Photographic memory is also known as total recall or eidetic memory. Eidetic is a reference to the Greek word, form. For most people, photographic memory remains the most comprehensible description, because the remembered images or sounds so accurate that they can be described as mental photographs.
It is unfortunate that a photographic memory is difficult to come by. Few people in the population possess this unique ability. The main people within the population that have a photographic memory are found to be young people, who, as they age, loss the abilities that photographic memory provides.
There are adults with photographic memory too. Some famous people have been identified has having a photographic memory. Musical composers and artists are often times the adults that possess a photographic memory which offers the correlation between artist ability and the ability to memorize things visually.
Photographic memory has also become a popular concept to use in fiction such as books and films. The X Files Fox Mulder is credited with photographic memory as is the comic book character, Superman. In the film Rain Man, the role played by Dustin Hoffman was created in part from the experiences of Kim Peek, a savant with a photographic memory.
Many people desire the ability to have a photographic memory. Students could certainly benefit from the powers offered up by a photographic memory, and other people simply want to be able to recall everything they possibly can. People who have jobs that deal with visual items and projects can also benefit from having a photographic memory.

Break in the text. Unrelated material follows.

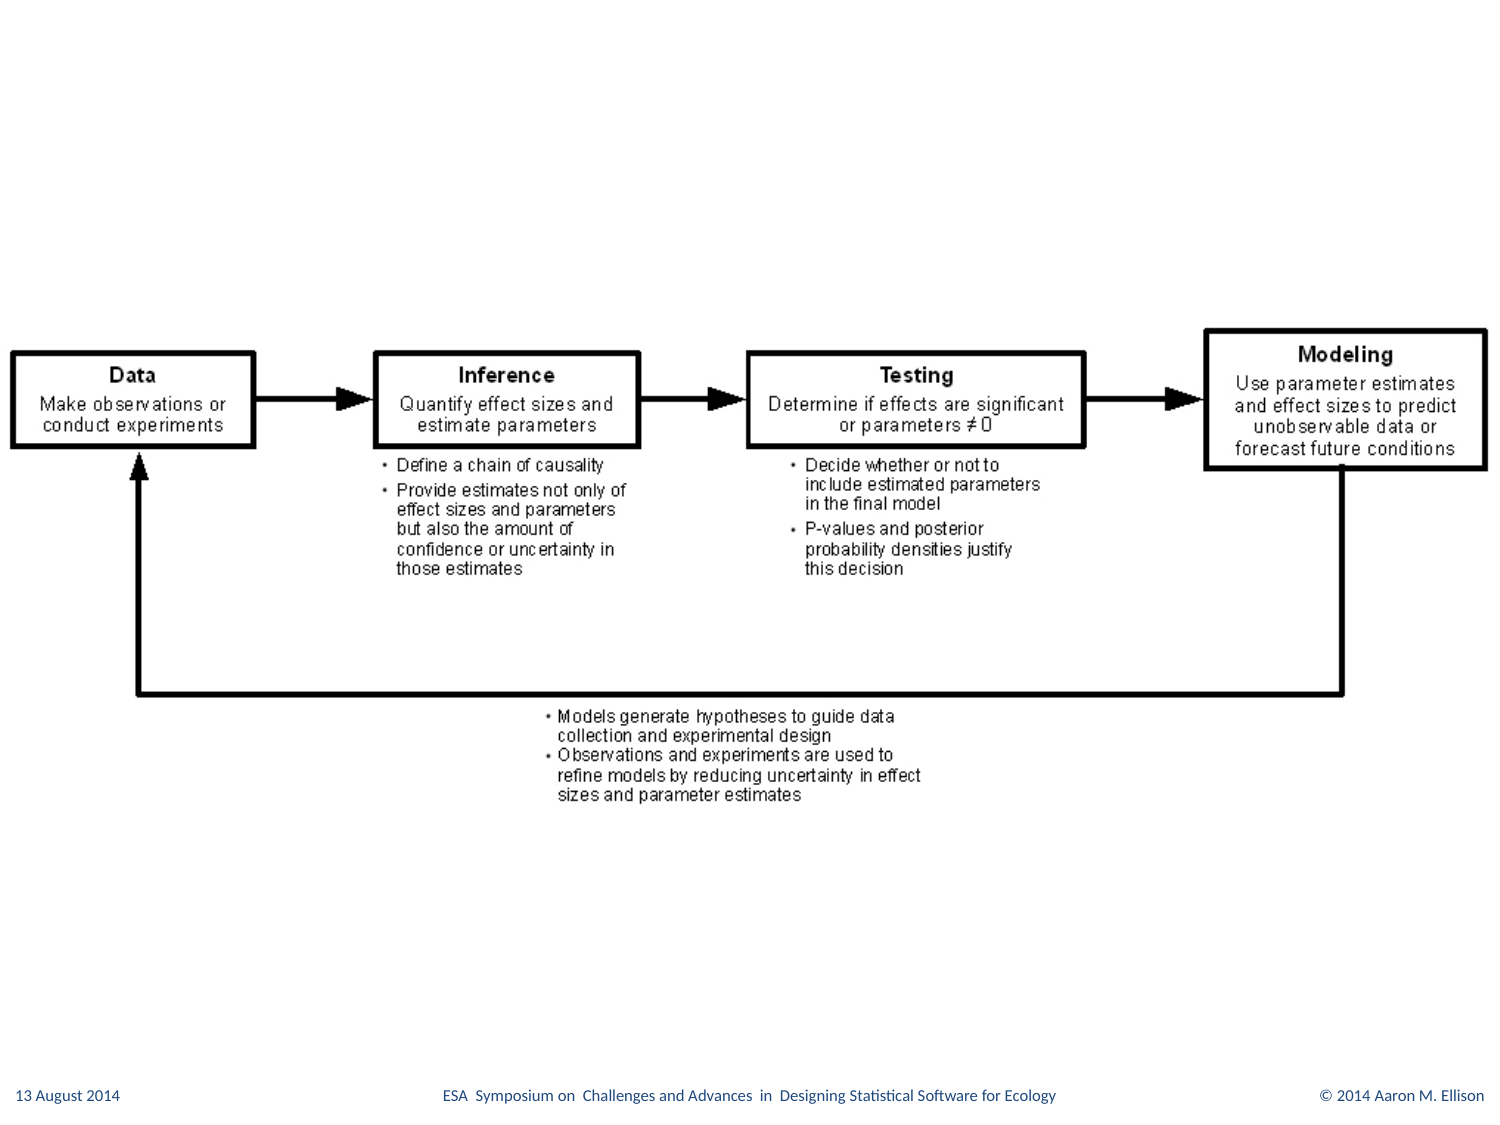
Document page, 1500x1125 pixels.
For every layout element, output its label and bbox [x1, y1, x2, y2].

picture [0, 309, 1500, 816]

A photographic memory can also have disadvantages. If it operates as it should, such a memory will register and store a massive amount of information to the extent that the brain can become overloaded. If this happens, the person with the photographic memory may have difficulty functioning in a normal way.

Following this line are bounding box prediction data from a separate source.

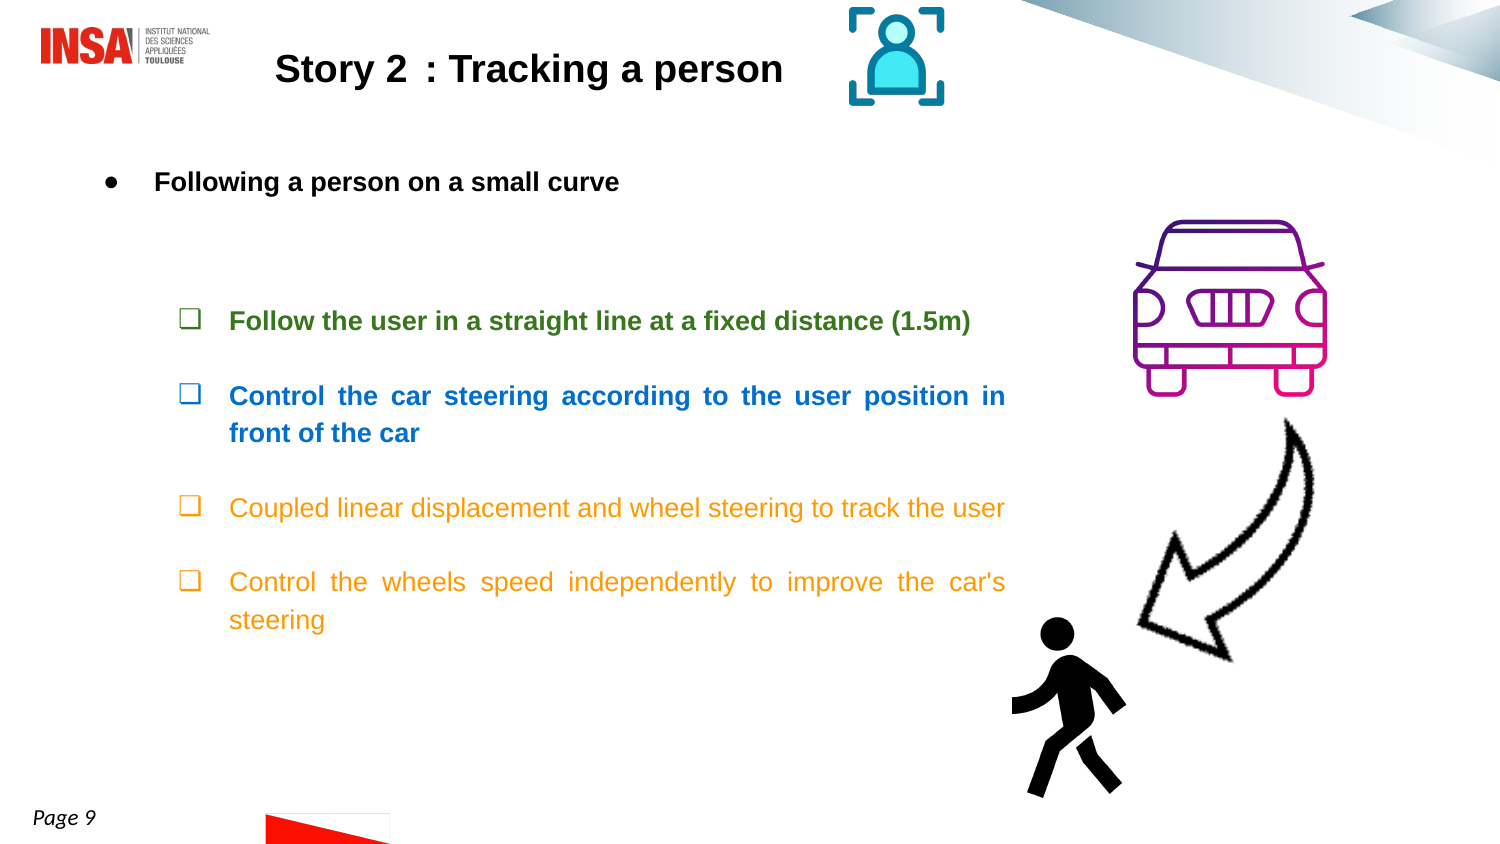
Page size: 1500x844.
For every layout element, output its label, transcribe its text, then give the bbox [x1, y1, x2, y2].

text_box Follow the user in a straight line at a fixed distance (1.5m) Control the car steering according to the user position in front of the car Coupled linear displacement and wheel steering to track the user Control the wheels speed independently to improve the car's steering [64, 283, 1020, 650]
text_box Following a person on a small curve [64, 144, 1227, 287]
picture [265, 813, 390, 844]
picture [837, 0, 955, 113]
list Story 2 : Tracking a person [259, 28, 832, 81]
picture [41, 27, 210, 64]
picture [968, 406, 1375, 808]
picture [1133, 211, 1327, 405]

There are people that clearly assert that a photographic memory is indeed a possibility. In order to explain how certain individuals possess the ability to see something and to recall it so clearly, advocates for the existence of photographic memory assert that such individuals are capable of visually capturing information into a mental image for later recall.
According to other psychologists, there is no photographic memory. Efficient processing of information is, they claim, the reason some people can recall images and text with such precision. In the opinion of these psychologists, what seems like a photographic memory is actually a brain working efficiently to deal with information in an organized way.
Despite all the memory exercises and taking of memory herbal supplements, if an adult doesn’t have a photographic memory, he or she probably wont get one. While memory improvement is indeed possible, it seems that there may be a genetic component in play for those that have a photographic memory. A photographic memory may also be dependent upon ones learning style.